▶ _PROMPT_: In the passage about vehicle controllers below, substitute "processing circuitry" for "control logic". Then write out that passage from "The control logic 20" up to and including "or radar signals.".

*** Opening of SOURCE PASSAGE ***

The control logic 20 may include volatile, non-volatile memory,
solid state memory, flash memory, random-access memory (RAM),
read-only memory (ROM), electronic erasable programmable read-only
memory (EEPROM), variants of the foregoing memory types,
combinations thereof, and/or any other type(s) of memory suitable
for providing the described functionality and/or storing
computer-executable instructions for execution by the control logic
20. Alternatively, the forward radar controller 15 or the side
radar controller 14 contain control logic for performing vehicle
control in response to video signals or radar signals.
[0012] Each of the camera controller 16, the front radar controller
15 and the side radar controller 14 include a communications port
for communicating via a proprietary communications bus 26. Each
controller is capable of transmitting and receiving messages
indicative of lane markers and obstacles. Each of the camera
controller 16, front radar controller 15 and the side radar
controller 14 include a port for communicating with other
controllers on the vehicle via a vehicle serial communications bus
22. The serial communications bus 22 may use the SAE J1939 protocol
or other vehicle communications protocol. Alternatively, each
controller communicates only with the vehicle serial communications
bus 22, eliminating the proprietary communications bus 26.
[0013] The DAS 10 may also include a display 18. The display 18
indicates to the driver the status of the DAS 10, including object
detection and fault codes. The indication may include audible
indicators, visual indicators or a combination of both. The display
18 communicates with the serial communications bus 22 or may be
directly connected to the camera controller 16. The display 18 may
be dedicated to functions of the DAS 10 or may receive and
communicate messages from other vehicle systems when connected to
the serial communications bus 22.
[0014] The DAS 10 communicates with a brake controller 12 using the
serial communications bus 22. The brake controller 12 may
automatically perform vehicle control functions in response to the
messages received from the DAS 10 and may also perform antilock
braking and other braking functions. The brake controller 12
communicates with at least one brake control device 24 to implement
braking at each wheel end.

*** Close of SOURCE PASSAGE ***
*** Opening of INFORMATION ***

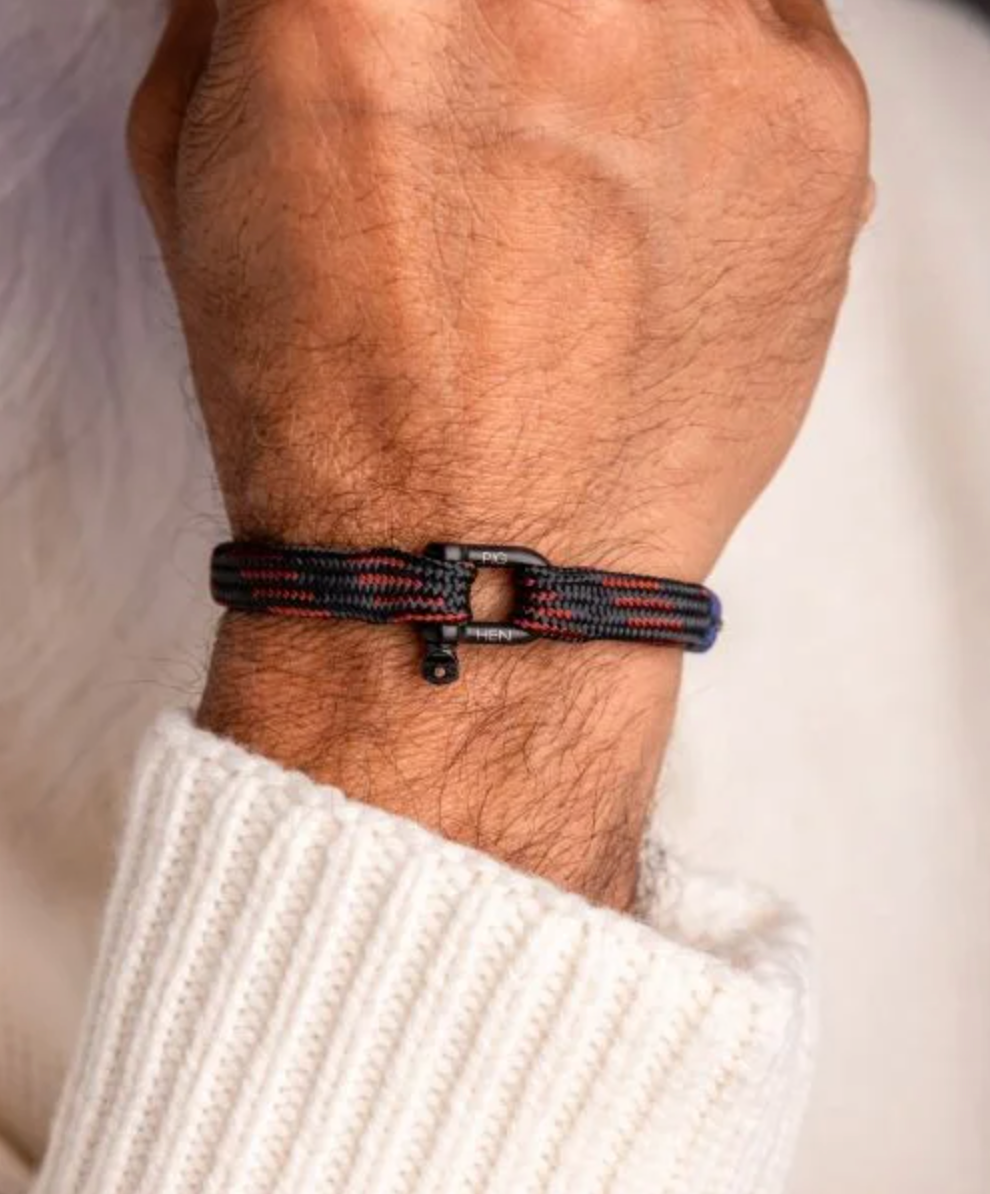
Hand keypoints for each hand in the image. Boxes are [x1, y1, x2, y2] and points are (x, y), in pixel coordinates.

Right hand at [129, 0, 869, 907]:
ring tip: (579, 131)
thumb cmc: (332, 407)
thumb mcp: (204, 170)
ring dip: (619, 24)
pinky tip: (654, 189)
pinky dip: (710, 74)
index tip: (422, 42)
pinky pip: (768, 24)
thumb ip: (257, 6)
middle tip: (501, 81)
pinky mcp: (817, 126)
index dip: (405, 10)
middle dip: (512, 26)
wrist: (471, 570)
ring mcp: (706, 46)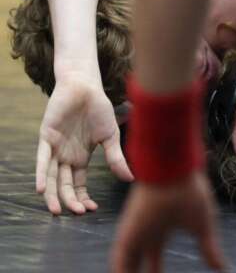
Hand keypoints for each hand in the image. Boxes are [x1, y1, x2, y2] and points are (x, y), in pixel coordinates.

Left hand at [36, 78, 132, 214]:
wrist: (86, 87)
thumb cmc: (99, 109)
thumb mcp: (110, 136)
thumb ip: (116, 158)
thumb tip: (129, 178)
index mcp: (81, 158)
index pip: (78, 184)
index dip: (82, 197)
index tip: (90, 209)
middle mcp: (66, 156)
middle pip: (64, 184)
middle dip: (69, 200)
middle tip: (76, 213)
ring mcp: (55, 148)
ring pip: (51, 176)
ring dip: (52, 194)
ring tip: (56, 210)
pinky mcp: (47, 137)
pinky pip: (42, 159)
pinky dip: (41, 173)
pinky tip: (41, 188)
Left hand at [111, 172, 225, 272]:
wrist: (175, 172)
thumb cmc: (190, 194)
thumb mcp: (203, 227)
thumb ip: (209, 249)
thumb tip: (223, 269)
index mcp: (159, 232)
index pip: (153, 262)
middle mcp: (143, 235)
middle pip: (137, 267)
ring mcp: (133, 236)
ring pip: (126, 267)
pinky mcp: (126, 236)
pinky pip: (119, 265)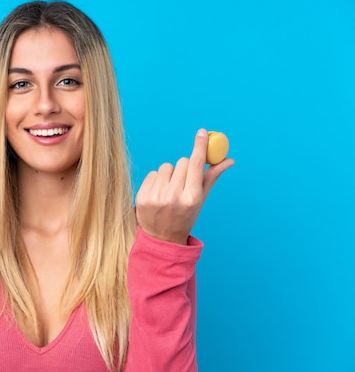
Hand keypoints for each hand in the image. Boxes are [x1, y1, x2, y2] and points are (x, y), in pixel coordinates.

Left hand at [135, 129, 233, 244]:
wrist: (161, 238)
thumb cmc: (185, 216)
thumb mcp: (200, 200)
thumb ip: (211, 177)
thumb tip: (229, 160)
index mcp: (192, 198)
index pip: (196, 164)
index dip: (200, 146)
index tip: (202, 132)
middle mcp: (174, 196)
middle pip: (182, 162)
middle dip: (185, 168)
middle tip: (184, 182)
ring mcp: (156, 196)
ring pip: (166, 166)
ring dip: (170, 174)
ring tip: (170, 190)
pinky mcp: (142, 196)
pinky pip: (153, 173)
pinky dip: (157, 180)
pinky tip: (159, 193)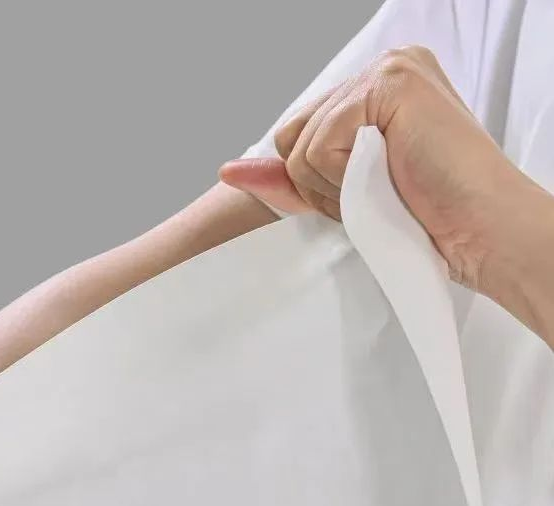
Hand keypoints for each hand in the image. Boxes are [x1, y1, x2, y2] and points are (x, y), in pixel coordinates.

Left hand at [220, 46, 553, 336]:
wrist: (482, 234)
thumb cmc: (427, 217)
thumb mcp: (343, 193)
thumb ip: (288, 178)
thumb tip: (227, 173)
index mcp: (377, 86)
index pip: (300, 133)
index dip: (314, 181)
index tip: (361, 197)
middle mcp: (384, 67)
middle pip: (291, 135)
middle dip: (318, 184)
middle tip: (375, 197)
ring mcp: (388, 71)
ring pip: (300, 145)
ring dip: (333, 188)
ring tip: (386, 192)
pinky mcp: (389, 86)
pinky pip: (319, 147)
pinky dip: (344, 181)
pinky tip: (389, 181)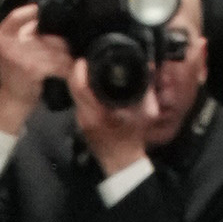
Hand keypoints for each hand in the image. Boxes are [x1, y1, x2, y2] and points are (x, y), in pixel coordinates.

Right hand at [0, 0, 72, 132]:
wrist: (12, 104)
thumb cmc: (16, 76)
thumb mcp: (14, 49)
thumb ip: (26, 33)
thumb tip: (53, 16)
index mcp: (1, 35)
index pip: (17, 15)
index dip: (34, 12)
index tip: (51, 15)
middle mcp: (7, 42)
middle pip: (42, 30)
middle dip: (57, 39)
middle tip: (67, 46)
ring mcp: (18, 55)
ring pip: (52, 46)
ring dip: (65, 55)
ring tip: (69, 60)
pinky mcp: (31, 68)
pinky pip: (56, 62)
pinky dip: (65, 67)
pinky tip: (68, 71)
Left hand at [67, 56, 151, 174]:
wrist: (121, 163)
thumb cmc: (133, 139)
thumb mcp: (145, 111)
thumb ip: (147, 87)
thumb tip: (149, 66)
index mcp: (99, 111)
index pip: (79, 84)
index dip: (79, 68)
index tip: (85, 58)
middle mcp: (85, 116)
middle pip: (73, 87)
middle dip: (78, 71)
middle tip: (86, 61)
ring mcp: (80, 121)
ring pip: (73, 95)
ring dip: (79, 82)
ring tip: (89, 70)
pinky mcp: (80, 124)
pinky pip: (77, 102)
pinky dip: (82, 93)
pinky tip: (91, 87)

*** Close of INFORMATION ***

▶ _PROBLEM SOLUTION_:
The processing circuitry 20 may include volatile, non-volatile memory,
solid state memory, flash memory, random-access memory (RAM),
read-only memory (ROM), electronic erasable programmable read-only
memory (EEPROM), variants of the foregoing memory types,
combinations thereof, and/or any other type(s) of memory suitable
for providing the described functionality and/or storing
computer-executable instructions for execution by the processing circuitry
20. Alternatively, the forward radar controller 15 or the side
radar controller 14 contain processing circuitry for performing vehicle
control in response to video signals or radar signals.